Mays freundliche Erinnerung
Das ist Mays Art, die Abgeordneten daran zu erinnern, dass es ohne eine Zustimmung zu ihrem Vertragswerk kein Entrinnen aus der Brexit-Endlosschleife geben kann. Man kann No-Deal nicht vom Tisch nehmen – No-Deal ist die Leere, die bleibt, wenn alles andere vom Tisch heruntergefallen ist.
Und auch ein Antrag auf eine Verschiebung, der am Donnerstag auf der Tagesordnung stehen soll, wäre keineswegs unproblematisch. Die Bereitschaft in der EU, Großbritannien einen Aufschub zu gewähren, ist spürbar geschrumpft. Die Zeit für Kompromisse mit den Briten ist vorbei. Man will nicht mehr endlos über juristische Spiegelfechtereien in obskuren Unterparagraphen über hypothetische Zukunftsszenarien streiten, die kein vernünftiger Mensch mehr versteht.
Man will die Briten auch nicht mehr bei den Europawahlen dabei haben. Sollen sie doch gehen, ist die überwiegende Meinung; und wenn sie sich untereinander nicht einig sind, ist das ihr Problem und nicht das der EU. Europa möchte dem Trauerspiel namens Brexit ein Ende setzen.
Am Ende könnte es also doch so kommen, dass Mays Deal alternativlos ist. Ihm jetzt einfach mal zuzustimmen erscheint immer offensichtlicher als der einzige Weg für Großbritannien, endlich einen Schlussstrich zu ziehen und das leidige Europathema vorerst hinter sich zu lassen. Aber auch das ist natürlich ein Irrglaube, denn mit diesem Deal beginnt eine Reihe von Übergangsphasen und Interimslösungen, die über Jahre hinweg für weiteren Streit mit Europa sorgen dürften.

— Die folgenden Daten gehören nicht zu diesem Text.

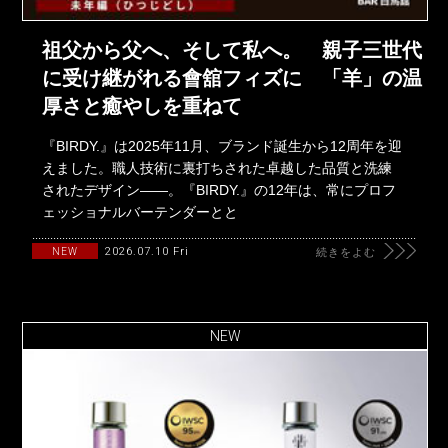
祖父から父へ、そして私へ。 親子三世代
に受け継がれる會舘フィズに 「羊」の温
厚さと癒やしを重ねて
『BIRDY.』は2025年11月、ブランド誕生から12周年を迎
えました。職人技術に裏打ちされた卓越した品質と洗練
されたデザイン――。『BIRDY.』の12年は、常にプロフ
ェッショナルバーテンダーとと
2026.07.10 Fri
NEW
続きをよむ
NEW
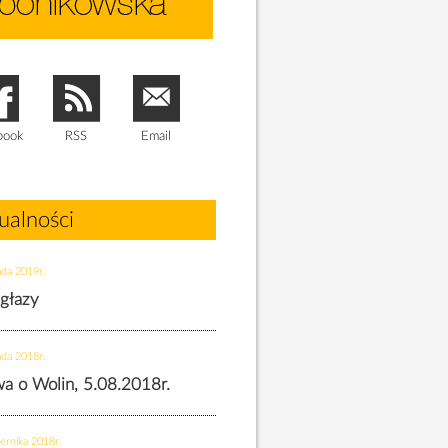
book
RSS
Email
ualności
ada 2019r.
 głazy
ada 2018r.
twa o Wolin, 5.08.2018r.
ernika 2018r.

Mays möglicher zweiter Deal
Aber solange Großbritanniens Politiker nicht den Mut aufweisen, einfach erstmal aus der EU auszutreten und danach weiterzusehen, bleiben sie in der Endlosschleife gefangen. Und Theresa May hat noch einen Trumpf in der Hand: Sie kann ein Ja zu ihrem Deal mit ihrem eigenen Abgang verknüpfen. Die Premierministerin könnte sagen: Wenn ihr Ja sagt, trete ich zurück.
Dann könnte eine neue Regierungsmannschaft die Umsetzung des Brexit übernehmen. Dass es für die ganzen kommenden schwierigen weiteren Verhandlungen mit der EU über die Zukunft, über Nordirland, Freihandel, Sicherheitspartnerschaft und all die anderen Themen frischen Wind brauchen wird, ist schließlich schon lange klar,
Das Parlament in London könnte noch rechtzeitig zum 29. März von May vor eine verlockende Form der Vertrauensfrage gestellt werden: Stimmt entweder für mich oder für meinen Brexit-Deal. Dann wäre das Abkommen gerettet. Und Theresa May würde als Inbegriff der Selbstaufopferung in die Geschichtsbücher eingehen. Es wäre ein ebenso absurder wie würdiger Abgang, passend zu diesem merkwürdigen, geschichtsträchtigen, von Absurditäten begleiteten Vorgang namens Brexit.